▶ Task to complete:
State how many lines in the items below contain the string "skCircle", and give only the number.

(Records from a data source)
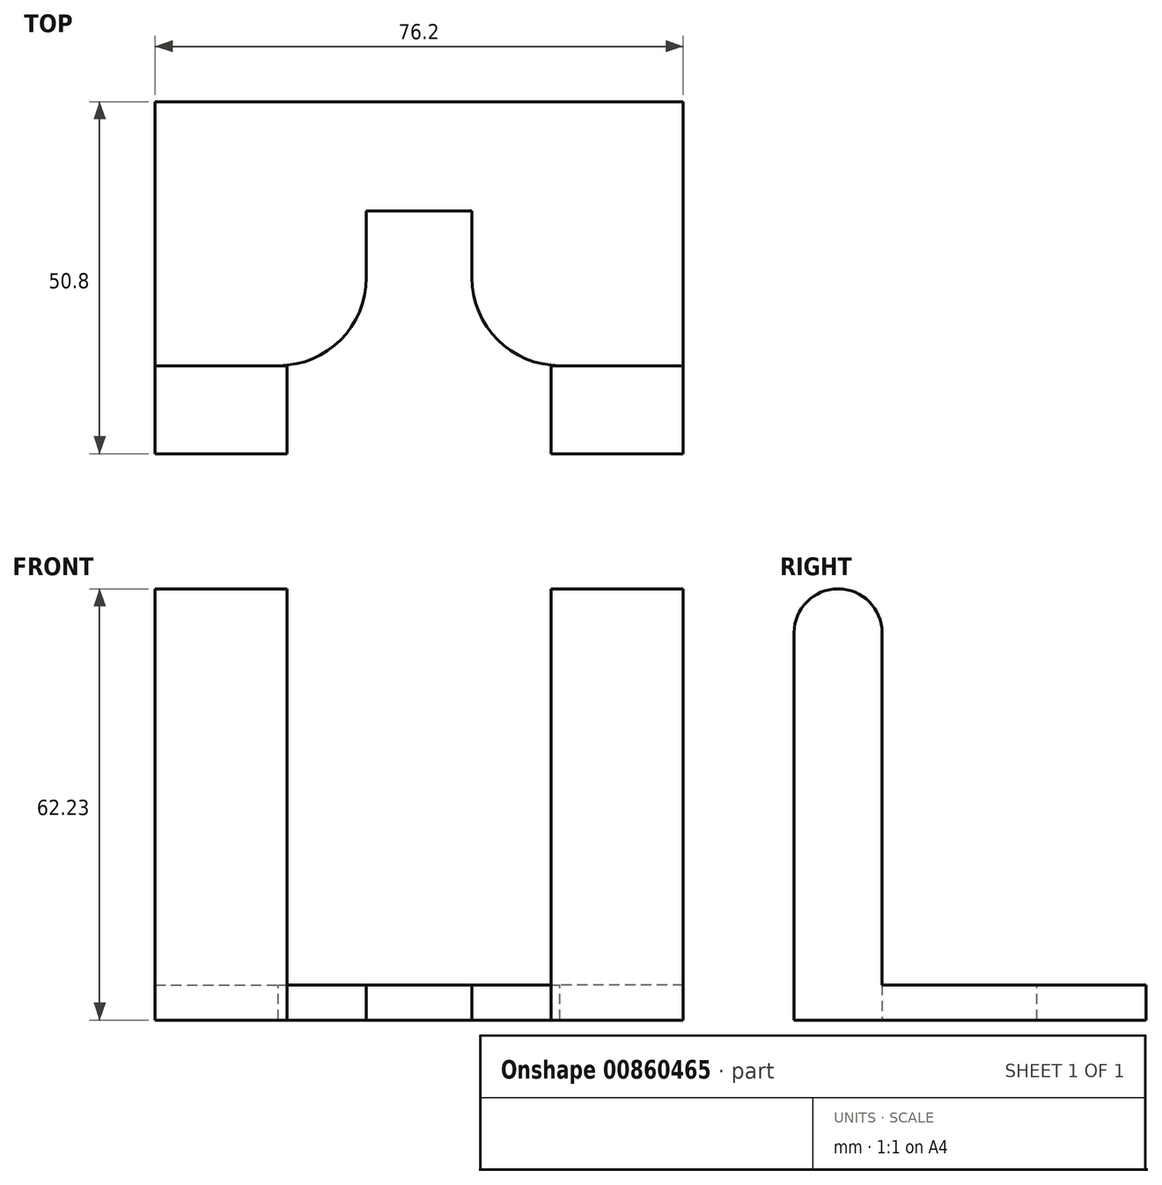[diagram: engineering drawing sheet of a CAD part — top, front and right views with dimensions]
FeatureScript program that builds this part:
annotation { "Feature Type Name" : "Feature", "Feature Type Description" : "" }
export const myFeature = defineFeature(function(context is Context, id is Id, definition is map)
    precondition{}
    {
        {
            var Q0;
            Q0=qCreatedBy(makeId("Top.planeOp"),FACE);
            var sketch = newSketch(context, id + "F0", { "sketchPlane" : qUnion([Q0])});
            skLineSegment(sketch, "E0.bottom", {"start": v(0, 0) * mm, "end": v(76.2, 0) * mm});
            skLineSegment(sketch, "E0.top", {"start": v(0, 50.8) * mm, "end": v(76.2, 50.8) * mm});
            skLineSegment(sketch, "E0.left", {"start": v(0, 0) * mm, "end": v(0, 50.8) * mm});
            skLineSegment(sketch, "E0.right", {"start": v(76.2, 0) * mm, "end": v(76.2, 50.8) * mm});
            skLineSegment(sketch, "E1.bottom", {"start": v(0, 0) * mm, "end": v(19.05, 0) * mm});
            skLineSegment(sketch, "E1.left", {"start": v(0, 0) * mm, "end": v(0, 12.7) * mm});
            skSolve(sketch);
        }
        {
            var Q0;
            Q0=makeQuery(id+"F0.imprint","IMPRINT",FACE,{"disambiguationData":[TD([[makeQuery(id+"F0.imprint","IMPRINT",EDGE,{"derivedFrom":sQuery(id+"F0.wireOp",EDGE,"E0.bottom")}),1.0]])]});
            extrude(context, id + "F1", {"entities" : qUnion([Q0]), "depth" : 5.08 * mm, "offsetDistance" : 25.4 * mm});
        }
        {
            var Q0;
            Q0=makeQuery(id+"F1.opExtrude","CAP_FACE",FACE,{"disambiguationData":[OSD([sQuery(id+"F0.wireOp",EDGE,"E0.bottom"),sQuery(id+"F0.wireOp",EDGE,"E0.top"),sQuery(id+"F0.wireOp",EDGE,"E0.left"),sQuery(id+"F0.wireOp",EDGE,"E0.right"),sQuery(id+"F0.wireOp",EDGE,"E1.bottom"),sQuery(id+"F0.wireOp",EDGE,"E1.left")])],"isStart":false});
            var sketch = newSketch(context, id + "F2", { "sketchPlane" : qUnion([Q0])});
            skLineSegment(sketch, "E2.bottom", {"start": v(0, 0) * mm, "end": v(19.05, 0) * mm});
            skLineSegment(sketch, "E2.top", {"start": v(0, 12.7) * mm, "end": v(19.05, 12.7) * mm});
            skLineSegment(sketch, "E2.left", {"start": v(0, 0) * mm, "end": v(0, 12.7) * mm});
            skLineSegment(sketch, "E2.right", {"start": v(19.05, 0) * mm, "end": v(19.05, 12.7) * mm});
            skLineSegment(sketch, "E3.bottom", {"start": v(76.2, 0) * mm, "end": v(57.15, 0) * mm});
            skLineSegment(sketch, "E3.top", {"start": v(76.2, 12.7) * mm, "end": v(57.15, 12.7) * mm});
            skLineSegment(sketch, "E3.left", {"start": v(76.2, 0) * mm, "end": v(76.2, 12.7) * mm});
            skLineSegment(sketch, "E3.right", {"start": v(57.15, 0) * mm, "end": v(57.15, 12.7) * mm});
            skSolve(sketch);
        }
        {
            var Q0;
            Q0=makeQuery(id+"F2.imprint","IMPRINT",FACE,{"disambiguationData":[TD([[makeQuery(id+"F2.imprint","IMPRINT",EDGE,{"derivedFrom":sQuery(id+"F2.wireOp",EDGE,"E2.bottom")}),1.0]])]});
            var Q1;
            Q1=makeQuery(id+"F2.imprint","IMPRINT",FACE,{"disambiguationData":[TD([[makeQuery(id+"F2.imprint","IMPRINT",EDGE,{"derivedFrom":sQuery(id+"F2.wireOp",EDGE,"E3.bottom")}),1.0]])]});
            extrude(context, id + "F3", {"entities" : qUnion([Q0, Q1]), "operationType" : NewBodyOperationType.ADD, "depth" : 50.8 * mm, "offsetDistance" : 25.4 * mm});
        }
        {
            var Q0;
            Q0=makeQuery(id+"F3.boolean.opBoolean","MERGE",FACE,{"derivedFrom":[makeQuery(id+"F1.opExtrude","SWEPT_FACE",FACE,{"disambiguationData":[OSD([sQuery(id+"F0.wireOp",EDGE,"E0.left"),sQuery(id+"F0.wireOp",EDGE,"E1.left")])]}),makeQuery(id+"F3.opExtrude","SWEPT_FACE",FACE,{"disambiguationData":[OSD([sQuery(id+"F2.wireOp",EDGE,"E2.left")])]})]});
            var sketch = newSketch(context, id + "F4", { "sketchPlane" : qUnion([Q0])});
            skCircle(sketch, "E4", {"center": v(-6.35, 55.88) * mm, "radius": 6.35 * mm});
            skSolve(sketch);
        }
        {
            var Q0;
            {var subQ1=sQuery(id+"F2.wireOp",EDGE,"E2.left");var subQ3=makeQuery(id+"F3.opExtrude","CAP_EDGE",EDGE,{"disambiguationData":[OSD([subQ1])],"isStart":false});Q0=makeQuery(id+"F4.imprint","IMPRINT",FACE,{"disambiguationData":[TD([[makeQuery(id+"F4.imprint","IMPRINT",EDGE,{"derivedFrom":subQ3}),-1.0]])]});}
            var Q1;
            {var subQ1=sQuery(id+"F2.wireOp",EDGE,"E2.left");var subQ3=makeQuery(id+"F3.opExtrude","CAP_EDGE",EDGE,{"disambiguationData":[OSD([subQ1])],"isStart":false});Q1=makeQuery(id+"F4.imprint","IMPRINT",FACE,{"disambiguationData":[TD([[makeQuery(id+"F4.imprint","IMPRINT",EDGE,{"derivedFrom":subQ3}),1.0]])]});}
            extrude(context, id + "F5", {"entities" : qUnion([Q0, Q1]), "operationType" : NewBodyOperationType.ADD, "oppositeDirection" : true, "depth" : 19.05 * mm, "offsetDistance" : 25.4 * mm});
        }
        {
            var Q0;
            Q0=makeQuery(id+"F3.boolean.opBoolean","MERGE",FACE,{"derivedFrom":[makeQuery(id+"F1.opExtrude","SWEPT_FACE",FACE,{"disambiguationData":[OSD([sQuery(id+"F0.wireOp",EDGE,"E0.right")])]}),makeQuery(id+"F3.opExtrude","SWEPT_FACE",FACE,{"disambiguationData":[OSD([sQuery(id+"F2.wireOp",EDGE,"E3.left")])]})]});
            var sketch = newSketch(context, id + "F6", { "sketchPlane" : qUnion([Q0])});
            skCircle(sketch, "E5", {"center": v(6.35, 55.88) * mm, "radius": 6.35 * mm});
            skSolve(sketch);
        }
        {
            var Q0;
            {var subQ1=sQuery(id+"F2.wireOp",EDGE,"E3.left");var subQ3=makeQuery(id+"F3.opExtrude","CAP_EDGE",EDGE,{"disambiguationData":[OSD([subQ1])],"isStart":false});Q0=makeQuery(id+"F6.imprint","IMPRINT",FACE,{"disambiguationData":[TD([[makeQuery(id+"F6.imprint","IMPRINT",EDGE,{"derivedFrom":subQ3}),1.0]])]});}
            var Q1;
            {var subQ1=sQuery(id+"F2.wireOp",EDGE,"E3.left");var subQ3=makeQuery(id+"F3.opExtrude","CAP_EDGE",EDGE,{"disambiguationData":[OSD([subQ1])],"isStart":false});Q1=makeQuery(id+"F6.imprint","IMPRINT",FACE,{"disambiguationData":[TD([[makeQuery(id+"F6.imprint","IMPRINT",EDGE,{"derivedFrom":subQ3}),-1.0]])]});}
            extrude(context, id + "F7", {"entities" : qUnion([Q0, Q1]), "operationType" : NewBodyOperationType.ADD, "oppositeDirection" : true, "depth" : 19.05 * mm, "offsetDistance" : 25.4 * mm});
        }
        {
            var Q0;
            Q0=makeQuery(id+"F1.opExtrude","CAP_FACE",FACE,{"disambiguationData":[OSD([sQuery(id+"F0.wireOp",EDGE,"E0.bottom"),sQuery(id+"F0.wireOp",EDGE,"E0.top"),sQuery(id+"F0.wireOp",EDGE,"E0.left"),sQuery(id+"F0.wireOp",EDGE,"E0.right"),sQuery(id+"F0.wireOp",EDGE,"E1.bottom"),sQuery(id+"F0.wireOp",EDGE,"E1.left")])],"isStart":false});
            var sketch = newSketch(context, id + "F8", { "sketchPlane" : qUnion([Q0])});
            skLineSegment(sketch, "E6.bottom", {"start": v(0, 12.7) * mm, "end": v(17.78, 12.7) * mm});
            skLineSegment(sketch, "E6.left", {"start": v(0, 12.7) * mm, "end": v(0, 35.05) * mm});
            skLineSegment(sketch, "E6.right", {"start": v(30.48, 25.4) * mm, "end": v(30.48, 35.05) * mm});
            skArc(sketch, "E7", {"start": v(17.78, 12.7) * mm, "mid": v(26.76, 16.42) * mm, "end": v(30.48, 25.4) * mm});
            skLineSegment(sketch, "E8.bottom", {"start": v(76.2, 12.7) * mm, "end": v(58.42, 12.7) * mm});
            skLineSegment(sketch, "E8.left", {"start": v(76.2, 12.7) * mm, "end": v(76.2, 35.05) * mm});
            skLineSegment(sketch, "E8.right", {"start": v(45.72, 25.4) * mm, "end": v(45.72, 35.05) * mm});
            skArc(sketch, "E9", {"start": v(45.72, 25.4) * mm, "mid": v(49.44, 16.42) * mm, "end": v(58.42, 12.7) * mm});
            skLineSegment(sketch, "E10.bottom", {"start": v(0, 50.8) * mm, "end": v(76.2, 50.8) * mm});
            skLineSegment(sketch, "E10.top", {"start": v(30.48, 35.05) * mm, "end": v(45.72, 35.05) * mm});
            skLineSegment(sketch, "E10.left", {"start": v(0, 50.8) * mm, "end": v(0, 35.05) * mm});
            skLineSegment(sketch, "E10.right", {"start": v(76.2, 50.8) * mm, "end": v(76.2, 35.05) * mm});
            skSolve(sketch);
        }
        {
            var Q0;
            Q0=makeQuery(id+"F8.imprint","IMPRINT",FACE,{"disambiguationData":[TD([[makeQuery(id+"F8.imprint","IMPRINT",EDGE,{"derivedFrom":sQuery(id+"F8.wireOp",EDGE,"E6.right")}),-1.0]])]});
            extrude(context, id + "F9", {"entities" : qUnion([Q0]), "operationType" : NewBodyOperationType.REMOVE, "oppositeDirection" : true, "depth" : 5.08 * mm, "offsetDistance" : 25.4 * mm});
        }
    });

▶ Response to the task:
2